Threat modeling from the security field, and business impact analysis from the continuity management field, are powerful and influential ways of structured thinking about particular kinds of problems. The power of threat modeling comes from its structure. By imposing a structure on the thought process, we reduce the number of things that we miss, and make the information more analyzable and accessible. Two popular classic tools for structuring threat modeling are STRIDE and DREAD, both originally from Microsoft. While, on the surface, the mnemonics appear cheesy (what is this, the high school science fair?), in practice they are easy to remember, easy to use, and relatively difficult to misunderstand.
Can we apply the same kind of structured thinking to analyzing the trade offs in distributed systems we design?
CALISDO is my first attempt at a mnemonic for doing STRIDE-style modeling of distributed systems designs.
For Consistency, the focus is on client-visible guarantees, in the sense typically used by distributed systems (i.e. more closely related to A and I than C of ACID). Key questions:
For Availability, the focus is on how clients experience the ability to interact with the system. This obviously includes classic CAP- and PACELC-style trade offs, but practical concerns are likely to be as important in real systems. Issues such as redundancy, failover, load balancing, infrastructure diversity and hardware quality can all have a significant influence on availability.
Latency focuses on how much time clients have to wait for operations to complete. Within datacenters, and local areas like AWS regions, compute and storage performance typically dominate. For systems spread around large areas of the world, such as websites and CDNs, networking and locality concerns may dominate. Latency analysis should consider both the happy case when everything is working, and degradation behavior under conditions such as failed dependencies and network packet loss. Issues such as data buffering, caching and pre-computation are also important to latency.
Data Integrity is critical to the client experience of distributed systems. Analysis in this area should include both end-to-end properties (such as checksums, error-correcting codes and authenticated encryption modes) and local properties (such as the BER and UBER of storage devices and channels). Key questions should cover how often corruption is expected to happen, how it is detected, and how its existence is communicated to clients. Integrity analysis should also recognized that some types of data (typically indexes and metadata) can have high leverage, effectively turning small amounts of corruption into wide-scale issues. Extra attention should be payed to integrity of this data.
Scalability looks at how the system's behavior changes as load increases. Attention should be paid to two parts of the scaling curve: the rise in goodput in response to load offered up to saturation, and the drop in goodput with increased load beyond saturation. Scalability should consider scale-up (larger hardware), scale-out (spreading load across components) and load allocation (how load is distributed across components). In nearly all real systems, scalability is limited by either bottlenecks in the architecture, or by hot-spotting caused by uneven distribution of load.
Durability deals with data loss. Many distributed systems are stateless, or only handle soft-state that may be lost without major cost. Falling into one of these two categories should be seen as a goal. Systems should only store durable state if they have no other sensible choice. Durability requires attention to the failure rates of individual storage components (hard drives, SSDs, etc) and redundancy used to handle these failures (replication, RAID, etc). Attention should be paid to the blast radius of failures, and potential causes of correlated failure (such as sharing an enclosure). Recognition of the role of latent failures on durability is very important.

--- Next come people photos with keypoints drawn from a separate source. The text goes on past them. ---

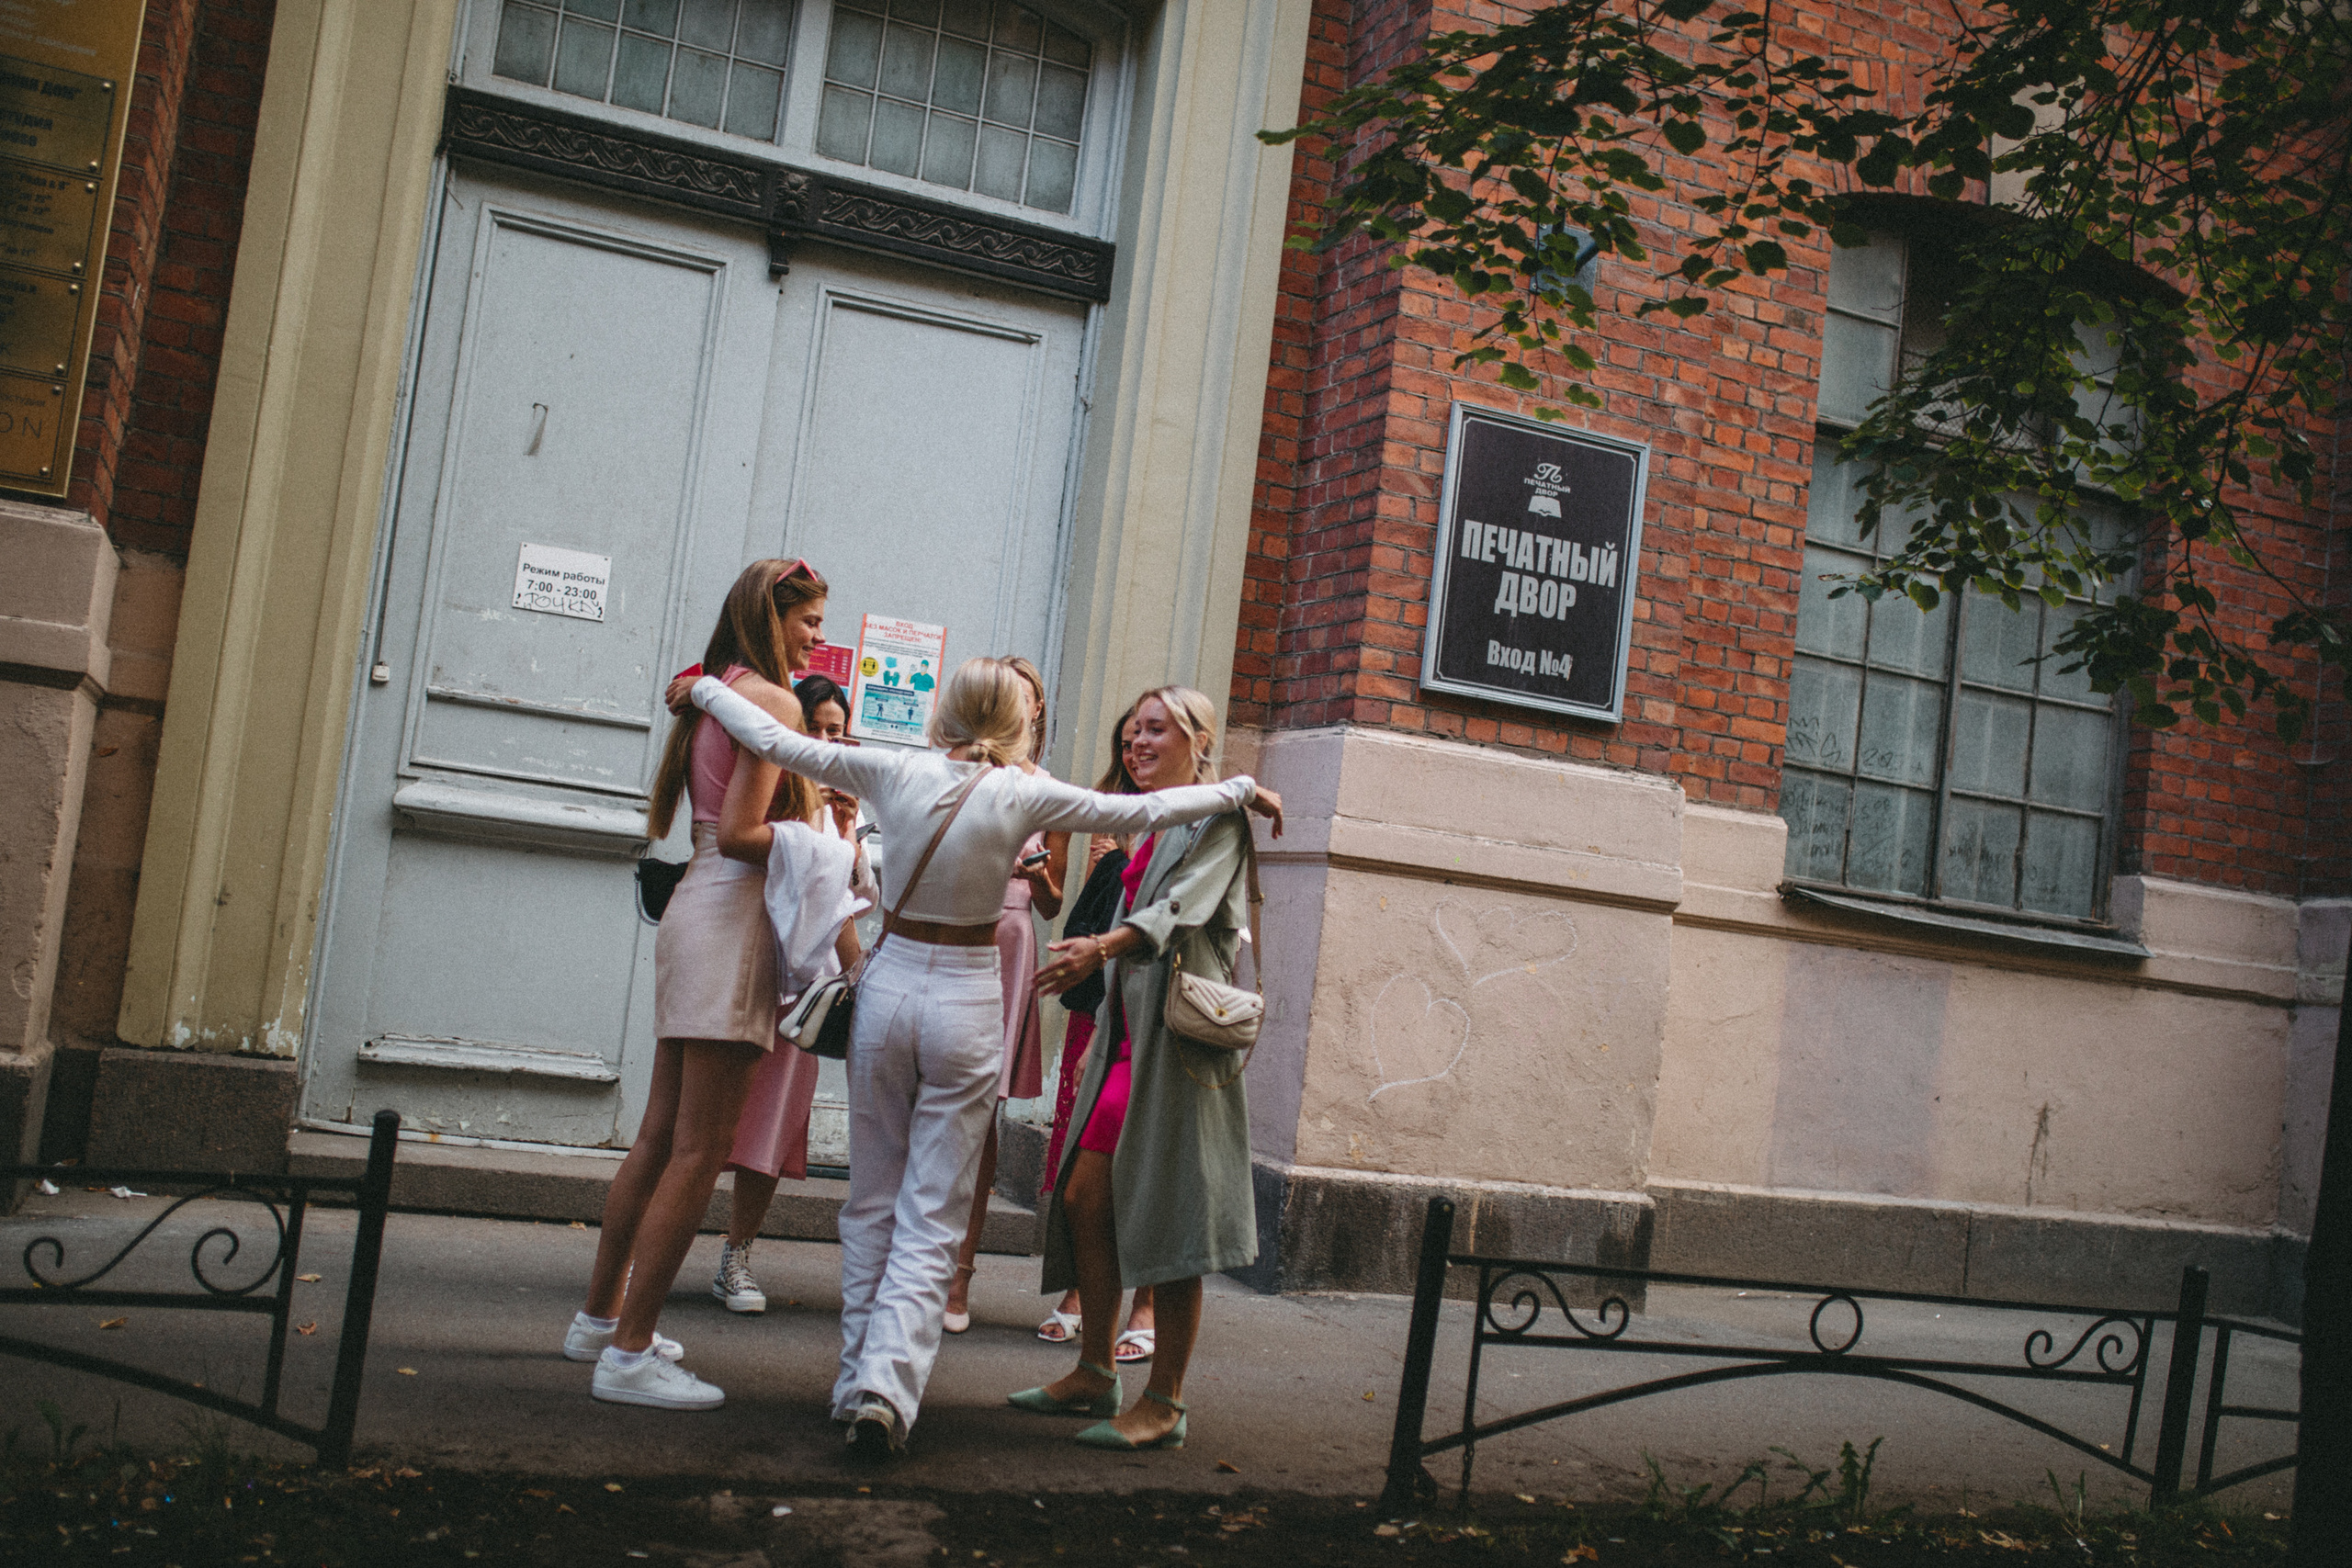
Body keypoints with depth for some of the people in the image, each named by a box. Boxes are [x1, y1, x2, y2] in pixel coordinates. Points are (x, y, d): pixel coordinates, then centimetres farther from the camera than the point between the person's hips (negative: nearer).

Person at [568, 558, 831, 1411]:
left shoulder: (716, 692, 17)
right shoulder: (773, 701, -11)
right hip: (733, 919, -10)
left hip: (698, 904, 10)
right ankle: (628, 1353, -5)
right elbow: (739, 834, -17)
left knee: (662, 1135, 16)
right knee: (697, 1150, -7)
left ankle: (602, 1316, 26)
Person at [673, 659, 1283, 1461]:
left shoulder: (894, 772, -4)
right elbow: (1144, 810, -1)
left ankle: (858, 1380, 19)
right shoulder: (1022, 797, -8)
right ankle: (887, 1384, -10)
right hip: (965, 1004, -2)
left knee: (872, 1203, 15)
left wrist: (706, 688, 21)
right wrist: (1239, 789, 13)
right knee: (931, 1219, 3)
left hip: (887, 988, 2)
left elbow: (776, 741, 5)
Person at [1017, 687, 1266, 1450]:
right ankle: (1094, 1373, 19)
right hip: (1130, 1035, 9)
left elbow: (1182, 908, -23)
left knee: (1166, 1214, -7)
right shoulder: (1153, 827, 21)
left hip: (1178, 1039, -9)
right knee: (1083, 1197, 7)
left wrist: (1103, 946, -39)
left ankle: (1164, 1404, 0)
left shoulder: (1216, 818, -6)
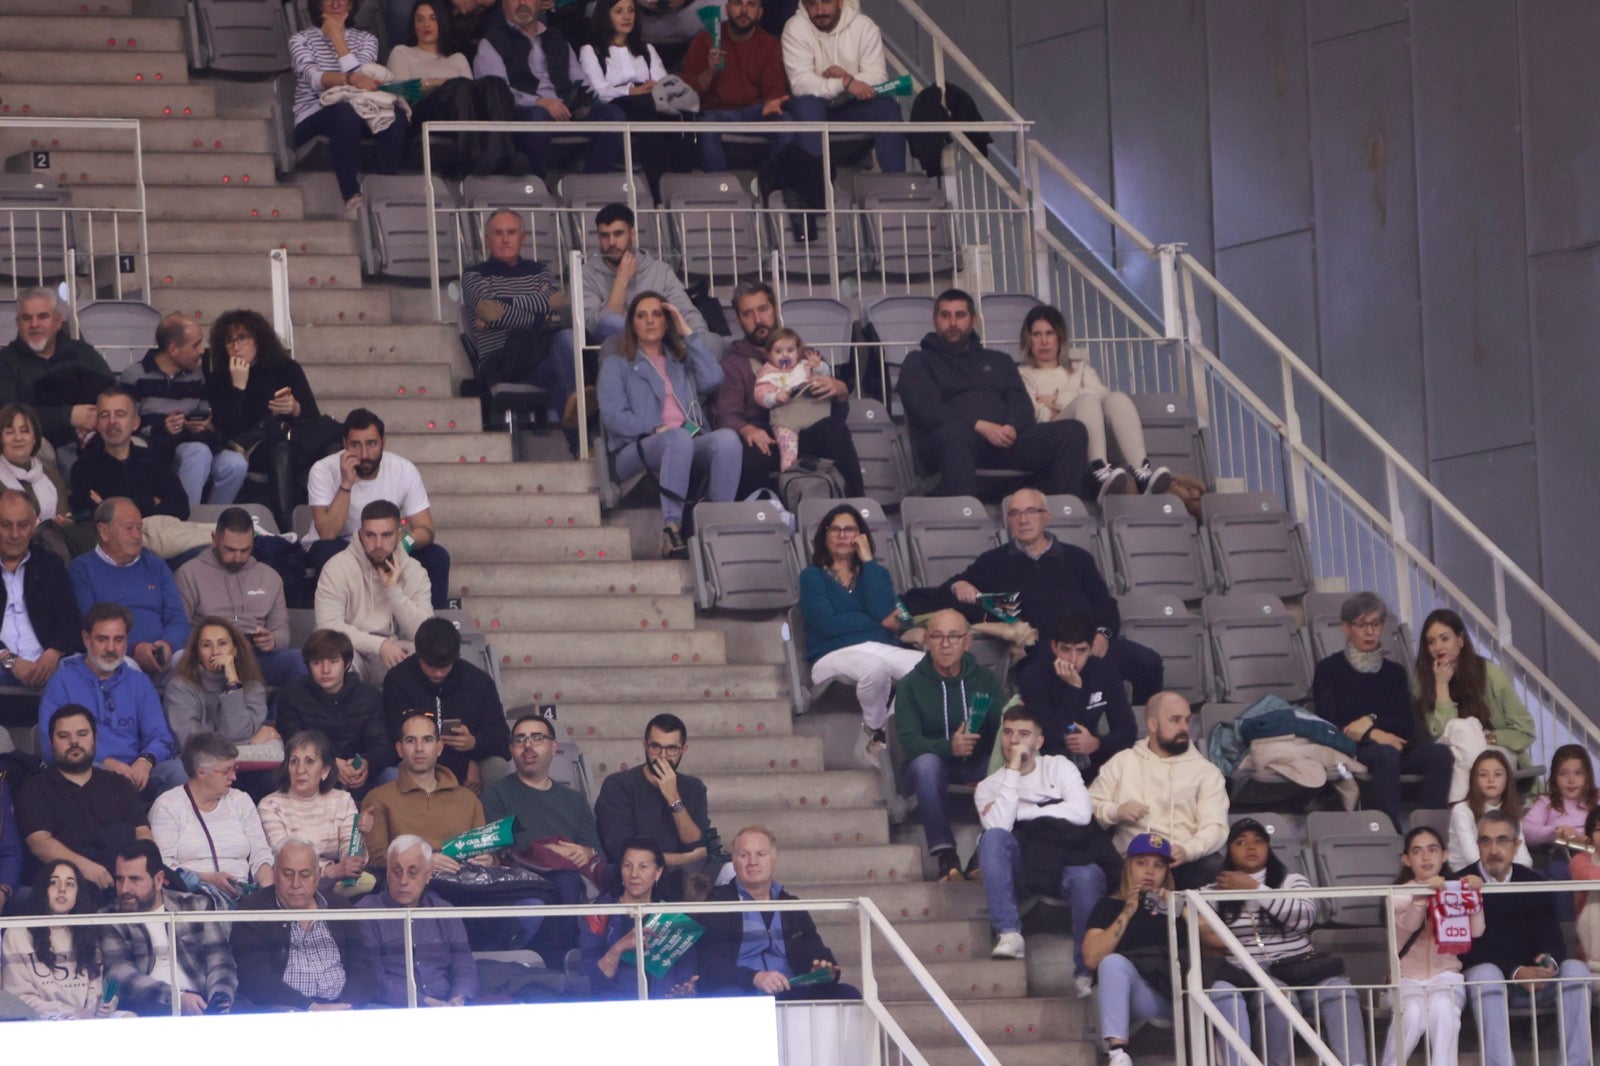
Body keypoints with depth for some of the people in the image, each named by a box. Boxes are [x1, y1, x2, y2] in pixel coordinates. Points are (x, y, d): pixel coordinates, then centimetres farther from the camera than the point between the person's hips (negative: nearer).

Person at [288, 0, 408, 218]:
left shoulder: (366, 40, 19)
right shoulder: (301, 40, 11)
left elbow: (362, 76, -2)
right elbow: (314, 79, -11)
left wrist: (337, 37, 1)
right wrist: (350, 79, -30)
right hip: (312, 122, -3)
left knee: (397, 116, -29)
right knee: (345, 113, -38)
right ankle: (352, 198, -44)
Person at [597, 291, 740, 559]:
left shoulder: (682, 362, 32)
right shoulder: (617, 366, 22)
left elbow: (712, 378, 8)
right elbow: (613, 416, 4)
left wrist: (687, 332, 15)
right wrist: (655, 429, -13)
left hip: (689, 447, 3)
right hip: (637, 450, -3)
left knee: (727, 438, -31)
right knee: (679, 439, -39)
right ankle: (671, 532, -50)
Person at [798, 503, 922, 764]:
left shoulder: (876, 573, 24)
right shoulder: (812, 576, 14)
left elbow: (881, 610, 0)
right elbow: (827, 624, -4)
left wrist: (868, 561, 5)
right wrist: (883, 622, 3)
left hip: (883, 649, 3)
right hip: (835, 654, -3)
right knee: (874, 667, -41)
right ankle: (875, 733, -14)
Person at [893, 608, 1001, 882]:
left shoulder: (986, 681, 7)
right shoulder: (911, 685, 1)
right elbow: (909, 742, -13)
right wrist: (949, 747, -33)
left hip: (977, 767, 2)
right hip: (933, 767, -2)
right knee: (926, 762, -36)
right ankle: (945, 857, -39)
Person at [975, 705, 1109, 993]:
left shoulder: (1059, 767, 11)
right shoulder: (989, 786, 12)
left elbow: (1081, 813, -7)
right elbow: (998, 826, -11)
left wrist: (1021, 812, -6)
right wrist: (1013, 771, -10)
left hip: (1066, 861, -1)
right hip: (1022, 866, 1)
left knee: (1089, 877, -36)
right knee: (993, 838, -29)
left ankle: (1087, 972, -25)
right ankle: (1009, 934, -34)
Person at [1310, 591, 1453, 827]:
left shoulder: (1394, 672, 22)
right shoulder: (1329, 670, 11)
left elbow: (1408, 725, 10)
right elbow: (1329, 724, -1)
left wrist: (1371, 722, -7)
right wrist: (1374, 735, -11)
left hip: (1394, 748, 4)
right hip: (1351, 752, -4)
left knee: (1440, 754, -27)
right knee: (1386, 754, -39)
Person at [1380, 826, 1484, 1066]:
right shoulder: (1399, 895, 4)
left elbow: (1476, 930, -8)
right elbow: (1405, 926, -19)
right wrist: (1421, 897, -38)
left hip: (1446, 976, 1)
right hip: (1408, 977, -1)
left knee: (1443, 1008, -34)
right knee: (1412, 1015, -33)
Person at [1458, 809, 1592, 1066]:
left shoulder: (1533, 883, 7)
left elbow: (1553, 939, 1)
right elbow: (1468, 951, -12)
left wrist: (1550, 963, -24)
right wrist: (1516, 972, -24)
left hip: (1532, 980, 4)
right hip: (1484, 986, -3)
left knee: (1576, 969, -22)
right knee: (1486, 973, -36)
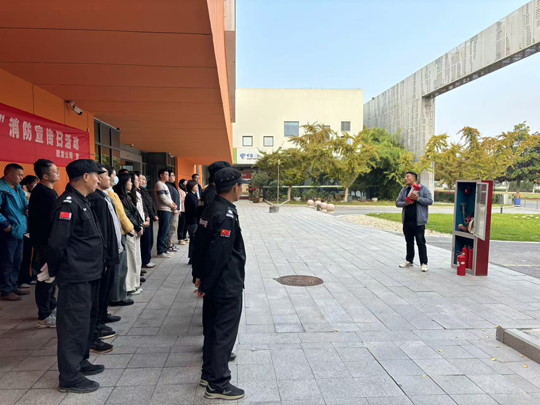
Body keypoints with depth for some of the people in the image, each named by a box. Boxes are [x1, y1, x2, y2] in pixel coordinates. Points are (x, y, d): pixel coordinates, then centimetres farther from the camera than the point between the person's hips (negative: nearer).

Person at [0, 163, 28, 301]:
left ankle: (13, 286, 30)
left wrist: (29, 208, -2)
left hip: (19, 231, 9)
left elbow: (25, 205, 20)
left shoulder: (18, 189, 12)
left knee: (17, 261, 18)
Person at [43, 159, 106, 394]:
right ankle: (69, 377, 13)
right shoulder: (68, 204, -19)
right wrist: (54, 271, -8)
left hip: (88, 274, 10)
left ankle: (80, 362, 34)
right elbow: (56, 243, -22)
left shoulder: (82, 201, 13)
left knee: (87, 320, 19)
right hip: (75, 277, -10)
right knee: (74, 324, 0)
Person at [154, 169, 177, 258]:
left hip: (168, 210, 10)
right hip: (163, 211, -10)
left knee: (166, 231, 13)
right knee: (163, 232, -8)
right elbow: (163, 198, -17)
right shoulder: (159, 184, -9)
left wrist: (173, 204, 4)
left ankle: (164, 249, 21)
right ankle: (160, 252, -4)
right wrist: (172, 206, -7)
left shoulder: (164, 185, 21)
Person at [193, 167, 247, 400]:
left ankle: (209, 374, 33)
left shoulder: (210, 210, 7)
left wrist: (199, 276, 14)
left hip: (214, 283, 10)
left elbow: (200, 244, 11)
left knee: (213, 328, 19)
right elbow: (218, 255, -25)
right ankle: (218, 385, 14)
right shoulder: (227, 215, -22)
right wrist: (205, 284, -15)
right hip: (227, 285, -9)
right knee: (224, 333, 2)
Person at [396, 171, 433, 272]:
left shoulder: (423, 189, -2)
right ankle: (409, 261, 25)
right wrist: (405, 203, -10)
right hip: (407, 221, 5)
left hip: (419, 221, -5)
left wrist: (418, 198, -19)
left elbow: (430, 201, -8)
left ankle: (424, 263, 3)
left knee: (421, 243, -3)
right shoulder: (404, 190, 12)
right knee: (409, 242, 14)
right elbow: (397, 203, 10)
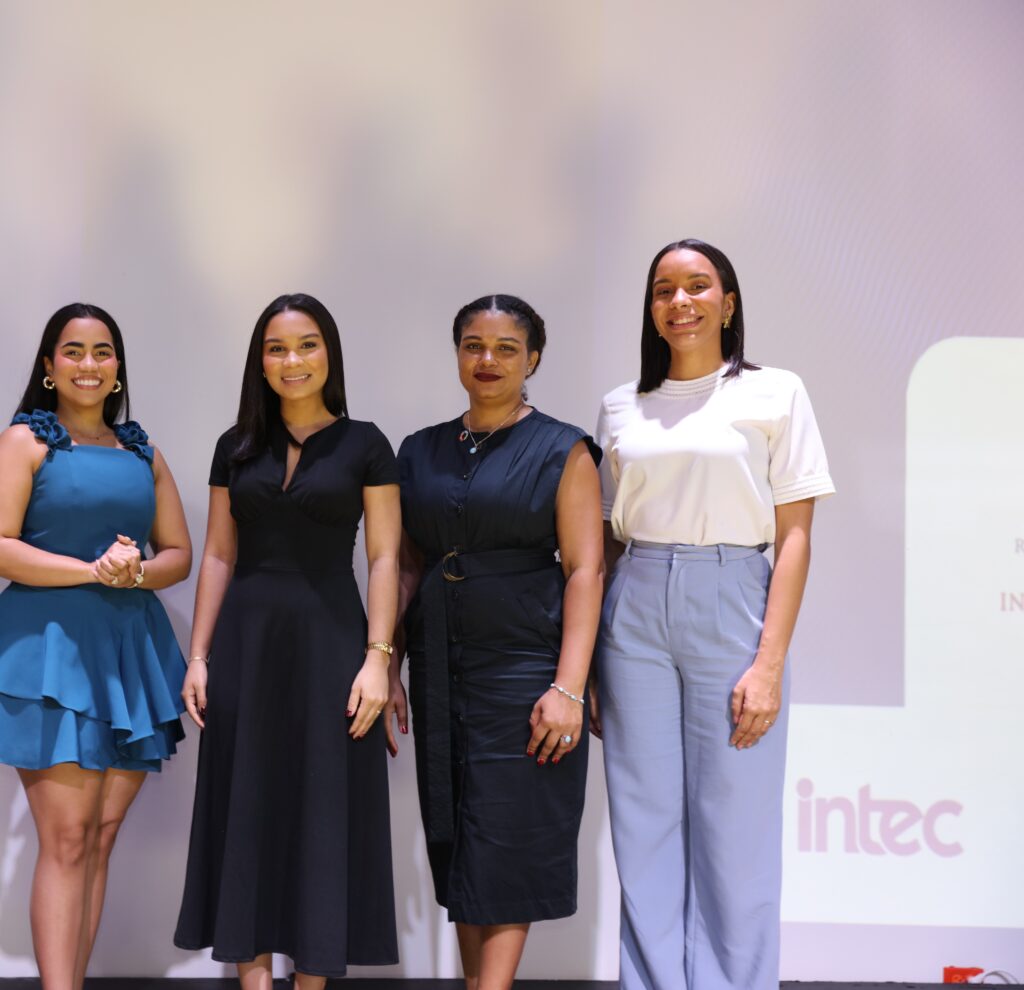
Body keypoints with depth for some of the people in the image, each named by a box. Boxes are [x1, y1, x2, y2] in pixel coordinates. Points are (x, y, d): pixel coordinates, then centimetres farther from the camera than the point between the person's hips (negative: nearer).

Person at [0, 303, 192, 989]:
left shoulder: (144, 455, 17)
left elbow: (180, 555, 15)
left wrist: (136, 572, -6)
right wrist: (92, 569, -15)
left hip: (132, 649, 5)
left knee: (103, 837, 5)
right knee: (66, 840, -9)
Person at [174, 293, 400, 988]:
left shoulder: (364, 446, 1)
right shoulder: (237, 448, 9)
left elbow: (384, 559, -3)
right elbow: (218, 556, 10)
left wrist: (377, 658, -11)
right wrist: (198, 657, 3)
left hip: (327, 639, -3)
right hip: (246, 640, 3)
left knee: (324, 810, 1)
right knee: (245, 808, 3)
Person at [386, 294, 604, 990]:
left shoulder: (562, 451, -2)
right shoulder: (422, 452, 12)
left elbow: (585, 571, -8)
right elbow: (408, 567, 14)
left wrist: (568, 688, -17)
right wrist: (387, 669, 6)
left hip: (523, 669, -5)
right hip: (440, 671, 5)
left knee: (505, 850, -4)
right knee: (457, 845, 8)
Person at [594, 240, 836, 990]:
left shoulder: (775, 393, 2)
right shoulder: (622, 407, 12)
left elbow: (795, 537, -2)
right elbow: (606, 537, 14)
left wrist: (769, 663, -11)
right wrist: (586, 660, 7)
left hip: (732, 603, -3)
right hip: (635, 611, 3)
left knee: (734, 831, -1)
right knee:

Operational Cost covers both the human cost of operations, and the hardware and services cost of operating the system. On human operations, particular attention should be given to single points of failure, where a human operator needs to take action to prevent or end an outage. Human costs also include deployment, updates and upgrades and root-cause investigations. Hardware costs and services costs dominate the overall cost of operating large systems, but human costs often dominate for smaller systems. System designers must be aware of decisions that trade one operational cost for another.
All of these categories are inter-related. The theoretical tradeoffs between availability and latency are well known, but in practice also involve scalability and durability. Similarly, latency and scalability are often in tension: architectural decisions taken to improve scalability can often add latency. Operational costs are typically in tension with all the other categories. There are also some areas where different categories pull together. For example, good design decisions for durability are often similar to good decisions for availability and integrity.
It's also worth noting that CALISDO doesn't include many critical security properties. Analysis of the security properties of a system is also needed, and may interact with decisions around integrity, scalability and operational cost.
CALISDO isn't an exhaustive list of design concerns for distributed systems, but it seems like a good start at not forgetting everything obvious. Taking each aspect of a system design - along with the end-to-end system - and breaking it down into these categories, makes it harder to miss obvious deficiencies, mistakes, and oversights.